Entries supplied:
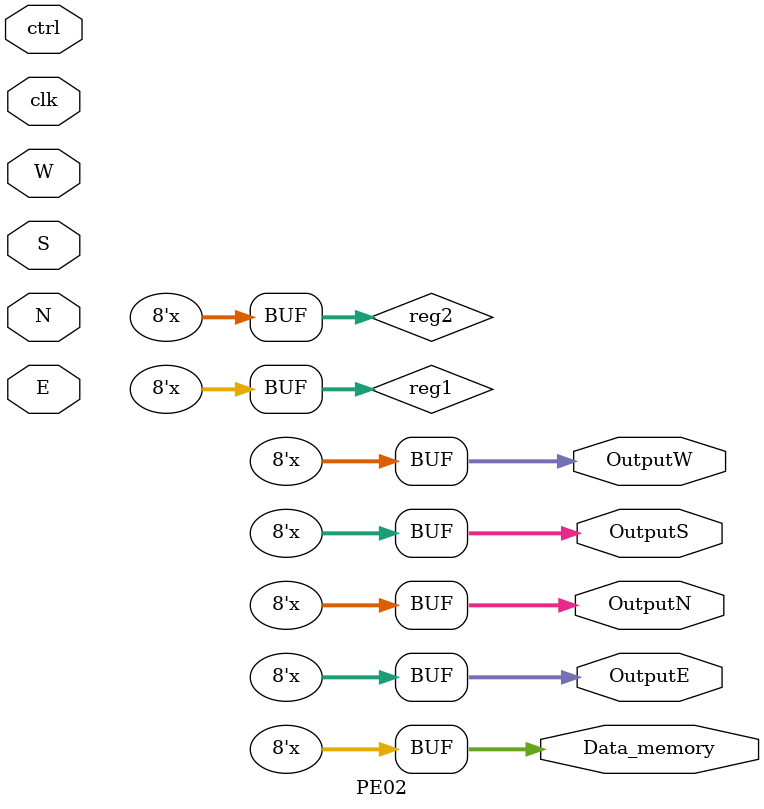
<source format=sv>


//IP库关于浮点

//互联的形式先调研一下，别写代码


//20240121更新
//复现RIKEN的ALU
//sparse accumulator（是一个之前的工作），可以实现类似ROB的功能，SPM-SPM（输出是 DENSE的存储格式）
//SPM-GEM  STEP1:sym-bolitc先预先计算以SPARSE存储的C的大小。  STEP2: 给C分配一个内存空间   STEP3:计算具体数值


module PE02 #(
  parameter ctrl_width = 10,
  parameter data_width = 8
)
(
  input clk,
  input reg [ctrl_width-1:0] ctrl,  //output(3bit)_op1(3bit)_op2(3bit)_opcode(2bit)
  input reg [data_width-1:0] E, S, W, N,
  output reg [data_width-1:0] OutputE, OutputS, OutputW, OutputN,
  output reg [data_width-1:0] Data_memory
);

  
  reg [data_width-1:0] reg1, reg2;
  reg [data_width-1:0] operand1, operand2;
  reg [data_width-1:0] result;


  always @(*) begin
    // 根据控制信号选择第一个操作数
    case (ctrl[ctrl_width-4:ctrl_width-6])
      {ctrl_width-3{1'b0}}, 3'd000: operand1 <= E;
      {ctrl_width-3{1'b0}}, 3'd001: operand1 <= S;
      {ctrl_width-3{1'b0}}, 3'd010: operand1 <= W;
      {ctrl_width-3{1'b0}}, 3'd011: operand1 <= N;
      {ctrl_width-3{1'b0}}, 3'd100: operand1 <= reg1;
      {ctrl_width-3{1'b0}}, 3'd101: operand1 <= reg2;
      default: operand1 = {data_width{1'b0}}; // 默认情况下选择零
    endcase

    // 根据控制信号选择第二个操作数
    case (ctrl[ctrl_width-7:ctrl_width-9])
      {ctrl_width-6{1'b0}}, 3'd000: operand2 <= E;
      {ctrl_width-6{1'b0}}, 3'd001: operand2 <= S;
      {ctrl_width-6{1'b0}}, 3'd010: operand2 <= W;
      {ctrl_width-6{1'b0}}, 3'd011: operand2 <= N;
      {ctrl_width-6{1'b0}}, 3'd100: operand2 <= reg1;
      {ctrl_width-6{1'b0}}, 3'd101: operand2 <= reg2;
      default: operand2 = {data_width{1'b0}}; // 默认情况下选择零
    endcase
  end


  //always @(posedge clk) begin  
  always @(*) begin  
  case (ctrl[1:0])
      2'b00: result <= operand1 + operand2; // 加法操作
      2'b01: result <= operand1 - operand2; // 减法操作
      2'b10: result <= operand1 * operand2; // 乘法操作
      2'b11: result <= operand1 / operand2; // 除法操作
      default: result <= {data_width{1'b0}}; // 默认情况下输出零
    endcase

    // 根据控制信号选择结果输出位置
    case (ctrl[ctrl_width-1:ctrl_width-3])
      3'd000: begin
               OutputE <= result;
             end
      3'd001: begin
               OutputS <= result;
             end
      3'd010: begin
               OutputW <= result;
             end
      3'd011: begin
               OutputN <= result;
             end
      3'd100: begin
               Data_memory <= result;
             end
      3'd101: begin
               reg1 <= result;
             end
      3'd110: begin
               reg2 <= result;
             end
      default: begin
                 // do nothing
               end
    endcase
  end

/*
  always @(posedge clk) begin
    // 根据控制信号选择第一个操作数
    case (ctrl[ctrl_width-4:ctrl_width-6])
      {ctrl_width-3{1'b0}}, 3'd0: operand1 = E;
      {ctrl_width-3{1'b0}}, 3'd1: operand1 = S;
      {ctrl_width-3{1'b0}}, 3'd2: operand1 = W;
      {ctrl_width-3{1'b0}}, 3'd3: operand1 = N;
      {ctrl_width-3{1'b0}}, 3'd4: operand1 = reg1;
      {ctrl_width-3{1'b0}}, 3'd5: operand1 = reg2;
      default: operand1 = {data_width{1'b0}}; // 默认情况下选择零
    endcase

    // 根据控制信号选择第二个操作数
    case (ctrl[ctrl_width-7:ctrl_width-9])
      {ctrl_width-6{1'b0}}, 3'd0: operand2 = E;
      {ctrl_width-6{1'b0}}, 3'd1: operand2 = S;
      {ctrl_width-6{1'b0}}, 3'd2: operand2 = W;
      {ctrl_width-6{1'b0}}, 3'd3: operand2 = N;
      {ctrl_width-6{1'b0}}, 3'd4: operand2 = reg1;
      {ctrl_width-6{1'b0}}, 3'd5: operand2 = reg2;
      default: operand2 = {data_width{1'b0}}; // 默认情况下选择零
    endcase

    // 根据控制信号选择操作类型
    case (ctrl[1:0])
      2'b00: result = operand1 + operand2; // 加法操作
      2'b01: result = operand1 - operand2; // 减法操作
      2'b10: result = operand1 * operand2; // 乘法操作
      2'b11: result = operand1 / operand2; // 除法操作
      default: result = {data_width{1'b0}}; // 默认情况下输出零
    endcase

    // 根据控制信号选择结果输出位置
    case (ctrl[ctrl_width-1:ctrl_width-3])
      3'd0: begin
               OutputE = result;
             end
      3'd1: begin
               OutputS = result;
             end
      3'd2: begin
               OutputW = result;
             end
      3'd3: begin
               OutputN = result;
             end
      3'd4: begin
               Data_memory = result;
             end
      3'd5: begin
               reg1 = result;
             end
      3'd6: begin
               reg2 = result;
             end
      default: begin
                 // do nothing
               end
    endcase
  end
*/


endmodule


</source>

Written task: Please transcribe, word for word, every line from the first line of the records above through the line containing "reg [data_width-1:0] reg1, reg2;", and leave out any pictures.

Answer:
<source format=sv>


//IP库关于浮点

//互联的形式先调研一下，别写代码


//20240121更新
//复现RIKEN的ALU
//sparse accumulator（是一个之前的工作），可以实现类似ROB的功能，SPM-SPM（输出是 DENSE的存储格式）
//SPM-GEM  STEP1:sym-bolitc先预先计算以SPARSE存储的C的大小。  STEP2: 给C分配一个内存空间   STEP3:计算具体数值


module PE02 #(
  parameter ctrl_width = 10,
  parameter data_width = 8
)
(
  input clk,
  input reg [ctrl_width-1:0] ctrl,  //output(3bit)_op1(3bit)_op2(3bit)_opcode(2bit)
  input reg [data_width-1:0] E, S, W, N,
  output reg [data_width-1:0] OutputE, OutputS, OutputW, OutputN,
  output reg [data_width-1:0] Data_memory
);

  
  reg [data_width-1:0] reg1, reg2;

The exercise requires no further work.